- Theatrical release poster
- Simplified Chinese: 我要我们在一起
- Hanyu Pinyin: Wǒ yào wǒmen zài yīqǐ
- Directed by: Mo Sha
- Screenplay by: Wang Zhiyong; Fu Dandi;
- Produced by: Chen Kuo-fu
- Starring: Qu Chuxiao; Zhang Jingyi;
- Production companies: CKF Pictures; Alibaba Pictures; Tencent Pictures;
- Distributed by: Tao Piao Piao
- Release date: May 20, 2021;
- Running time: 105 minutes
- Country: China
- Language: Mandarin
- Box office: US$45.1 million

= Love Will Tear Us Apart (2021 film) =

2021 film directed by Mo Sha

Love Will Tear Us Apart (我要我们在一起) is a 2021 Chinese romantic drama film directed by Mo Sha and produced by Chen Kuo-fu. Inspired by a long-form Douban post titled "My Girlfriend of Ten Years Is Getting Married Tomorrow", it tells the story of a ten-year love affair between Lü Qinyang (Qu Chuxiao) and Ling Yiyao (Zhang Jingyi). It was released in China on May 20, 2021.

==Plot==
Lu Qinyang and Ling Yiyao fall in love during their school years, beginning with a confession letter. After graduating from high school, Lu Qinyang goes to Zhoushan to work, while Ling Yiyao continues her studies in Nanjing. Their relationship is opposed by Ling Yiyao's mother, but the two remain determined to stay together.

However, as Lu Qinyang's career develops, he faces exclusion and pressure from his superiors and colleagues.
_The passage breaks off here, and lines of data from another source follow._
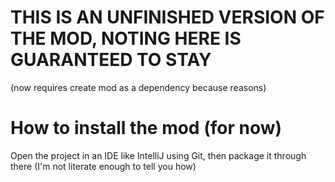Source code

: THIS IS AN UNFINISHED VERSION OF THE MOD, NOTING HERE IS GUARANTEED TO STAY
=======

(now requires create mod as a dependency because reasons)

How to install the mod (for now)
=======

Open the project in an IDE like IntelliJ using Git, then package it through there (I'm not literate enough to tell you how)


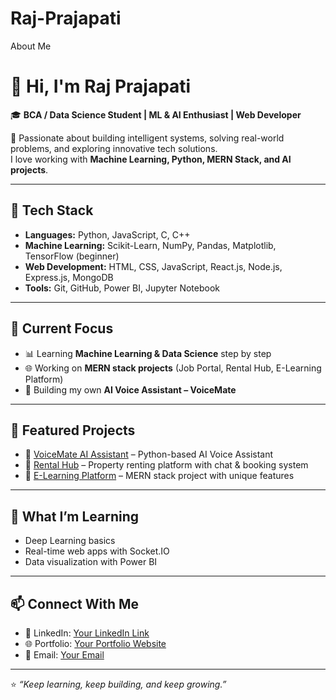 # Raj-Prajapati
About Me

# 👋 Hi, I'm Raj Prajapati  

🎓 **BCA / Data Science Student | ML & AI Enthusiast | Web Developer**  

🚀 Passionate about building intelligent systems, solving real-world problems, and exploring innovative tech solutions.  
I love working with **Machine Learning, Python, MERN Stack, and AI projects**.  

---

## 🔧 Tech Stack  
- **Languages:** Python, JavaScript, C, C++  
- **Machine Learning:** Scikit-Learn, NumPy, Pandas, Matplotlib, TensorFlow (beginner)  
- **Web Development:** HTML, CSS, JavaScript, React.js, Node.js, Express.js, MongoDB  
- **Tools:** Git, GitHub, Power BI, Jupyter Notebook  

---

## 📌 Current Focus  
- 📊 Learning **Machine Learning & Data Science** step by step  
- 🌐 Working on **MERN stack projects** (Job Portal, Rental Hub, E-Learning Platform)  
- 🤖 Building my own **AI Voice Assistant – VoiceMate**  

---

## 📂 Featured Projects  
- 🔹 [VoiceMate AI Assistant](#) – Python-based AI Voice Assistant  
- 🔹 [Rental Hub](#) – Property renting platform with chat & booking system  
- 🔹 [E-Learning Platform](#) – MERN stack project with unique features  

---

## 🌱 What I’m Learning  
- Deep Learning basics  
- Real-time web apps with Socket.IO  
- Data visualization with Power BI  

---

## 📫 Connect With Me  
- 💼 LinkedIn: [Your LinkedIn Link](#)  
- 🌐 Portfolio: [Your Portfolio Website](#)  
- 📧 Email: [Your Email](#)  

---

⭐️ *“Keep learning, keep building, and keep growing.”*  
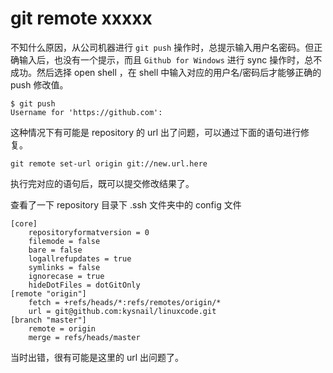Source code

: # git remote xxxxx
不知什么原因，从公司机器进行 `git push` 操作时，总提示输入用户名密码。但正确输入后，也没有一个提示，而且 `Github for Windows` 进行 sync 操作时，总不成功。然后选择 open shell ，在 shell 中输入对应的用户名/密码后才能够正确的 push 修改值。 

	$ git push
	Username for 'https://github.com':

这种情况下有可能是 repository 的 url 出了问题，可以通过下面的语句进行修复。

	git remote set-url origin git://new.url.here

执行完对应的语句后，既可以提交修改结果了。

查看了一下 repository 目录下 .ssh 文件夹中的 config 文件

	[core]
		repositoryformatversion = 0
		filemode = false
		bare = false
		logallrefupdates = true
		symlinks = false
		ignorecase = true
		hideDotFiles = dotGitOnly
	[remote "origin"]
		fetch = +refs/heads/*:refs/remotes/origin/*
		url = git@github.com:kysnail/linuxcode.git
	[branch "master"]
		remote = origin
		merge = refs/heads/master

当时出错，很有可能是这里的 url 出问题了。
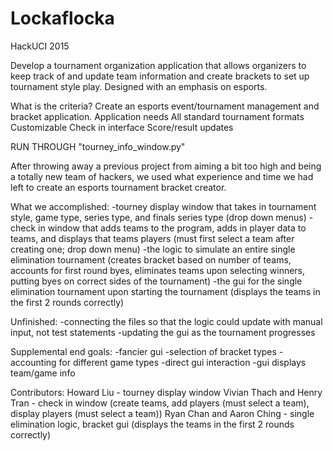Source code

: # Lockaflocka
HackUCI 2015

Develop a tournament organization application that allows organizers to keep track of and update team information and create brackets to set up tournament style play. Designed with an emphasis on esports.

What is the criteria?
Create an esports event/tournament management and bracket application.
Application needs
All standard tournament formats
Customizable
Check in interface
Score/result updates

RUN THROUGH "tourney_info_window.py"


After throwing away a previous project from aiming a bit too high and being a totally new team of hackers, we used what experience and time we had left to create an esports tournament bracket creator.

What we accomplished:
-tourney display window that takes in tournament style, game type, series type, and finals series type (drop down menus)
-check in window that adds teams to the program, adds in player data to teams, and displays that teams players (must 
first select a team after creating one; drop down menu)
-the logic to simulate an entire single elimination tournament (creates bracket based on number of teams, accounts for first round byes, eliminates teams upon selecting winners, putting byes on correct sides of the tournament)
-the gui for the single elimination tournament upon starting the tournament (displays the teams in the first 2 rounds correctly)

Unfinished:
-connecting the files so that the logic could update with manual input, not test statements
-updating the gui as the tournament progresses

Supplemental end goals:
-fancier gui
-selection of bracket types
-accounting for different game types
-direct gui interaction
-gui displays team/game info

Contributors:
Howard Liu - tourney display window
Vivian Thach and Henry Tran - check in window (create teams, add players (must select a team), display players (must select a team))
Ryan Chan and Aaron Ching - single elimination logic, bracket gui (displays the teams in the first 2 rounds correctly)


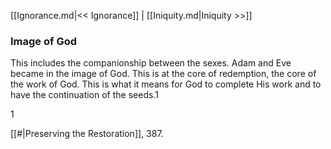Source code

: [[Ignorance.md|<< Ignorance]]  |  [[Iniquity.md|Iniquity >>]]

### Image of God
This includes the companionship between the sexes. Adam and Eve became in the image of God. This is at the core of redemption, the core of the work of God. This is what it means for God to complete His work and to have the continuation of the seeds.1



1

[[#|Preserving the Restoration]], 387.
At the same time, Ling Yiyao's mother falls ill and is hospitalized, increasingly favoring a rival suitor, Luo Tingyu. Burdened by debt and wanting to provide a better life, Lu Qinyang decides to leave Ling Yiyao and take on a long-term contract project in Xinjiang, breaking up with her on the day he departs.

Years later, Ling Yiyao becomes engaged to Luo Tingyu under her mother's arrangement, but a phone call rekindles her old feelings for Lu Qinyang. They agree to meet at Jiayuguan railway station. Lu Qinyang had planned to propose there, but he is tragically caught in a blizzard.

Ling Yiyao waits at the station, while Lu Qinyang is found frozen in Xinjiang by his coworkers, still clutching the phone with which he meant to confess his love to her, a tear frozen at the corner of his eye.

==Cast==
- Qu Chuxiao as Lu Qinyang
- Zhang Jingyi as Ling Yiyao
- Sun Ning as Da Qiao
- Zhang Yao as Jiang Qianqian
- Li Jiahao as Luo Tingyu

==Production==
On May 28, 2019, filming for Love Will Tear Us Apart began in Nanjing. On August 16, the film successfully wrapped production in Dunhuang.

==Reception==
The film grossed over 100 million yuan on its opening day, and surpassed 200 million yuan within five days.

It was re-released on May 20, 2022, earning 55 million yuan during the re-run, bringing its total cumulative box office to 380 million yuan.